The green bar was a marker that was given with Extended Validation SSL Certificates. With Extended Validation certificates, there are additional steps of verification required (then with Domain Validation certificates, for example, which only authenticate ownership of a domain) which confirm the physical existence of a company and that the company owns the specified domain. The green bar appeared in the address bar before the URL. As suggested by the name, it was green, and featured the name of the registered company, along with the padlock symbol we have all come to expect from HTTPS-enabled sites.
In Google Chrome, the green bar actually stopped being green in September 2018 with the release of Chrome 69. However, company information remained. Since fall 2019, the green bar and company information has been removed from all major browsers, such as Google Chrome, Mozilla Firefox, and Microsoft Edge (with Apple’s Safari browser, having removed these indicators even earlier).

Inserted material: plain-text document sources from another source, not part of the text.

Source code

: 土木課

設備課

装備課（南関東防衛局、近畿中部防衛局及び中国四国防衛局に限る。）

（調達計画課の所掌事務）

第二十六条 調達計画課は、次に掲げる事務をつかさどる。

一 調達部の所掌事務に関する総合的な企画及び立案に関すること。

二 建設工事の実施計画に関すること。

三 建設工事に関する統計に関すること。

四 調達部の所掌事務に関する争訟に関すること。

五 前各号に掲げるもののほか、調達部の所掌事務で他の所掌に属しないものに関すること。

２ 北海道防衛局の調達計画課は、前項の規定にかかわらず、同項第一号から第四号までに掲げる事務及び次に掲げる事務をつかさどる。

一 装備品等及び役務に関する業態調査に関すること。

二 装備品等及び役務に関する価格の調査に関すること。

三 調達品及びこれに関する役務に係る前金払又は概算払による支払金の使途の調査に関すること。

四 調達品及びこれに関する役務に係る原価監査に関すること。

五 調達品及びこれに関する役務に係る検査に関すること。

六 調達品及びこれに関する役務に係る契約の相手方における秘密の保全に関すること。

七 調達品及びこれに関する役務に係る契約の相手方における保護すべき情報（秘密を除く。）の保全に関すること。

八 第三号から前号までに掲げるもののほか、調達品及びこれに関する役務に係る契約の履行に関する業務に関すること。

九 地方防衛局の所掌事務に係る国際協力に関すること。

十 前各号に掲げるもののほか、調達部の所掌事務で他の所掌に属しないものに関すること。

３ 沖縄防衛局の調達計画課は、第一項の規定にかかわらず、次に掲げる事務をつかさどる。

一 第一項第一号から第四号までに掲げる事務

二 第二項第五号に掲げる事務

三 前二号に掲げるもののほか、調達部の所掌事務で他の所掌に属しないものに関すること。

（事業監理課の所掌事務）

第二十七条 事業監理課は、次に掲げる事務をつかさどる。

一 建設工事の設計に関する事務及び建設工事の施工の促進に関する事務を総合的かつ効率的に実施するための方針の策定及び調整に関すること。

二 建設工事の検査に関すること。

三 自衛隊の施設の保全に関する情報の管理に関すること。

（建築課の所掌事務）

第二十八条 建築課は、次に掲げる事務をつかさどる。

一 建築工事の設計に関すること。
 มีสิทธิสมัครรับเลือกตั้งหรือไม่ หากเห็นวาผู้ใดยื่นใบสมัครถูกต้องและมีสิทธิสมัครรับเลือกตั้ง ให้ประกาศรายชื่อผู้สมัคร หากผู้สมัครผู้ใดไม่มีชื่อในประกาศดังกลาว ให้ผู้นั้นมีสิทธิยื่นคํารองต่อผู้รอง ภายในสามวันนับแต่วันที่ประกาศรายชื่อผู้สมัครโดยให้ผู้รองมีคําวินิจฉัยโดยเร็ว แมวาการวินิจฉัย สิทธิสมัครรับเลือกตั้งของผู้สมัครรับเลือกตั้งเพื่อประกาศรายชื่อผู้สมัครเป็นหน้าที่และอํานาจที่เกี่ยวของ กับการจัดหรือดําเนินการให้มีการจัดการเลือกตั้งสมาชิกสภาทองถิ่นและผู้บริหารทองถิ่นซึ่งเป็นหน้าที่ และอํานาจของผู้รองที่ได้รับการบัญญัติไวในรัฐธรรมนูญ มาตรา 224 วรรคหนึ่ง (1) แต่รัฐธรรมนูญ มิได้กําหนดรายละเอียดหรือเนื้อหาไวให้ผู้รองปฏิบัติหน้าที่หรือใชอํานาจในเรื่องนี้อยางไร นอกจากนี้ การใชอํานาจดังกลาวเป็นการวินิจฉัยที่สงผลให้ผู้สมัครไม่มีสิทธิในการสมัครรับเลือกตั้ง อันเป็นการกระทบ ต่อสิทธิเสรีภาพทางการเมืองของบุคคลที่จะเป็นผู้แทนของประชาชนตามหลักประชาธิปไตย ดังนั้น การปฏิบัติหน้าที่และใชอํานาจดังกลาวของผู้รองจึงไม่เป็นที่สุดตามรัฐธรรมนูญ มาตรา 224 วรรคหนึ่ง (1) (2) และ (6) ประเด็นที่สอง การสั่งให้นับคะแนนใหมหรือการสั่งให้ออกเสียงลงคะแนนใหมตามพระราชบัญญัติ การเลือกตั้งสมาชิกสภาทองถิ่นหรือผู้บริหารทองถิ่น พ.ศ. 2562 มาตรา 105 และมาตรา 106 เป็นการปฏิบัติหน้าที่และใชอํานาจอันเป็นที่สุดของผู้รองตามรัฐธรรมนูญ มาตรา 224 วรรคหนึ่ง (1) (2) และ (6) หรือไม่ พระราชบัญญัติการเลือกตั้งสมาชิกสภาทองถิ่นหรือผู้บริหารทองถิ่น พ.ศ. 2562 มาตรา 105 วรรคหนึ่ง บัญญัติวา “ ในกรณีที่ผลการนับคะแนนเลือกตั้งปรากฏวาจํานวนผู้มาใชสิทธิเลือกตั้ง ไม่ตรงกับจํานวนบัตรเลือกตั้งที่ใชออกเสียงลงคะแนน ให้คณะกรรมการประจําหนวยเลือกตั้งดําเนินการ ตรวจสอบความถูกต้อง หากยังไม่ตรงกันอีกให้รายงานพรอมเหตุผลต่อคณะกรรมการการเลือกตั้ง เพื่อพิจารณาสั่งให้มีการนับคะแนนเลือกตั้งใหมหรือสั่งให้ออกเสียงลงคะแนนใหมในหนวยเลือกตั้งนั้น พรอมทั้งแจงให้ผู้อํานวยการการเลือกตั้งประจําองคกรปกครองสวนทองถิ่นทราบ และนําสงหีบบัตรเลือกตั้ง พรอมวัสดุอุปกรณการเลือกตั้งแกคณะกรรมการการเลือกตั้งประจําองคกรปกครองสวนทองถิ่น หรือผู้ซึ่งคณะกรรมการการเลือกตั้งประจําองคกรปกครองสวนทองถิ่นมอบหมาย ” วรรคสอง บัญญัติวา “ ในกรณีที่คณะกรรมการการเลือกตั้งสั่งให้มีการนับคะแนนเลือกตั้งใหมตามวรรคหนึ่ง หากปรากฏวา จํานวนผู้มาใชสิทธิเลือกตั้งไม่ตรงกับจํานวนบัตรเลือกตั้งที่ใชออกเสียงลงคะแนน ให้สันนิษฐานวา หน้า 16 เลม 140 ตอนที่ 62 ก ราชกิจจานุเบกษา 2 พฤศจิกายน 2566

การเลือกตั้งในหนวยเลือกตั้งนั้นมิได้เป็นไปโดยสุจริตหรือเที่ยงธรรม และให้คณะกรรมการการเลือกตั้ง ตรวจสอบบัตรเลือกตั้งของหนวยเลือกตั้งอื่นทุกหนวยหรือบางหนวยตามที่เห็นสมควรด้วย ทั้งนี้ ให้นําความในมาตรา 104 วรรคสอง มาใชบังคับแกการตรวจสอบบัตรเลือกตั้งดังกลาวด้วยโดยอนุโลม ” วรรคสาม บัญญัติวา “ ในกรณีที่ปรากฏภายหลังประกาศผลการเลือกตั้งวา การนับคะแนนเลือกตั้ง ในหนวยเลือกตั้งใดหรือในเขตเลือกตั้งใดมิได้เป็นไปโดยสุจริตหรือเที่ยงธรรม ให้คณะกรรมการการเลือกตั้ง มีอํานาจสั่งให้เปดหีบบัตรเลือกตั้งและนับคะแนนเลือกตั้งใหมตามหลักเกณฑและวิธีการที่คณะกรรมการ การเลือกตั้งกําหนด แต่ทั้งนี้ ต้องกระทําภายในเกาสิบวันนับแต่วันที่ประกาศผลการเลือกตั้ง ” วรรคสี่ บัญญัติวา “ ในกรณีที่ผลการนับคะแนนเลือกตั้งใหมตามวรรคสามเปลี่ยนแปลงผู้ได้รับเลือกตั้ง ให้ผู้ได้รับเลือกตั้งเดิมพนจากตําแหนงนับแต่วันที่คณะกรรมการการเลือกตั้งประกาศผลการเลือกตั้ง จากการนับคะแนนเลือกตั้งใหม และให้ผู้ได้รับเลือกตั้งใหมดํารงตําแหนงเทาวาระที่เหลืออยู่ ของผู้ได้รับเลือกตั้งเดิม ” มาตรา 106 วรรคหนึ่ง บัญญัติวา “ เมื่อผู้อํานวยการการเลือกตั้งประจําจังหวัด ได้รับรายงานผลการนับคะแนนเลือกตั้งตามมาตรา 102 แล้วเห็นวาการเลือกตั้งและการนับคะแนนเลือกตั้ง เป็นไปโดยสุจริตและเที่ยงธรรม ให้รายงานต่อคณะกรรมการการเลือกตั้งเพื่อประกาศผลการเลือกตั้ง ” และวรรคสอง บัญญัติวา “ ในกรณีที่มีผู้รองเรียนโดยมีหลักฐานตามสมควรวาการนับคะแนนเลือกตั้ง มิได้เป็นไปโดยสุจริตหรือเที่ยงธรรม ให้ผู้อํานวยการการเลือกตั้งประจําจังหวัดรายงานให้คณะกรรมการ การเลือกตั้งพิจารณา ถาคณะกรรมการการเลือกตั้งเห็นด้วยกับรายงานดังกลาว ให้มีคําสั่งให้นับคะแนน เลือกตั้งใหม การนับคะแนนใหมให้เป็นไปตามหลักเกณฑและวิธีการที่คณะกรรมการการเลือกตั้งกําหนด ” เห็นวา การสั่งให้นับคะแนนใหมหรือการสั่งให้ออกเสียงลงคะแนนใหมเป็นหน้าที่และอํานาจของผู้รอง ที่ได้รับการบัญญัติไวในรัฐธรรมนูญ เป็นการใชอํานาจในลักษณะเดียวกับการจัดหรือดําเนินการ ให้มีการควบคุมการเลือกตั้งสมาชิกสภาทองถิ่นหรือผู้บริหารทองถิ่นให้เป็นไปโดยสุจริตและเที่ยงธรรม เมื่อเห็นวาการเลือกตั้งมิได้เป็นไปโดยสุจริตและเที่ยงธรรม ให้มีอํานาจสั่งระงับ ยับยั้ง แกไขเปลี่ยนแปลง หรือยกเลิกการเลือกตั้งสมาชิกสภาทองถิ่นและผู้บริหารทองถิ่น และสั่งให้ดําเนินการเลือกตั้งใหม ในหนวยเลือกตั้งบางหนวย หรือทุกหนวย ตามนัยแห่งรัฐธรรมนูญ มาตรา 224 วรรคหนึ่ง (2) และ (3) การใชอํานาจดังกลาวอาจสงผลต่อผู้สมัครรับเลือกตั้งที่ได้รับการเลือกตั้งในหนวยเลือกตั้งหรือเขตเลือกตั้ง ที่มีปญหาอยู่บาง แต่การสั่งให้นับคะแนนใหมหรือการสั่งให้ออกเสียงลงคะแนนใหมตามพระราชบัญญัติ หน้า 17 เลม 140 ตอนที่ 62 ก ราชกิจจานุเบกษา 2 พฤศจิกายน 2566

This major change to Extended Validation SSL certificates is mostly to keep up with the changing times. Currently having an SSL certificate is more the rule than the exception since many providers include SSL certificates for FREE. Because of this, the reasoning behind the decision to remove the green bar is that it’s more helpful to tell users when a website does NOT have an SSL, rather than when it does.
Although the green bar no longer exists for Extended Validation Certificates, if you own a business or enterprise, an Extended Validation certificate is still a helpful sign to users who want to know the legitimacy of your website. Although it is no longer so prominently displayed, your business details are available once the padlock is clicked.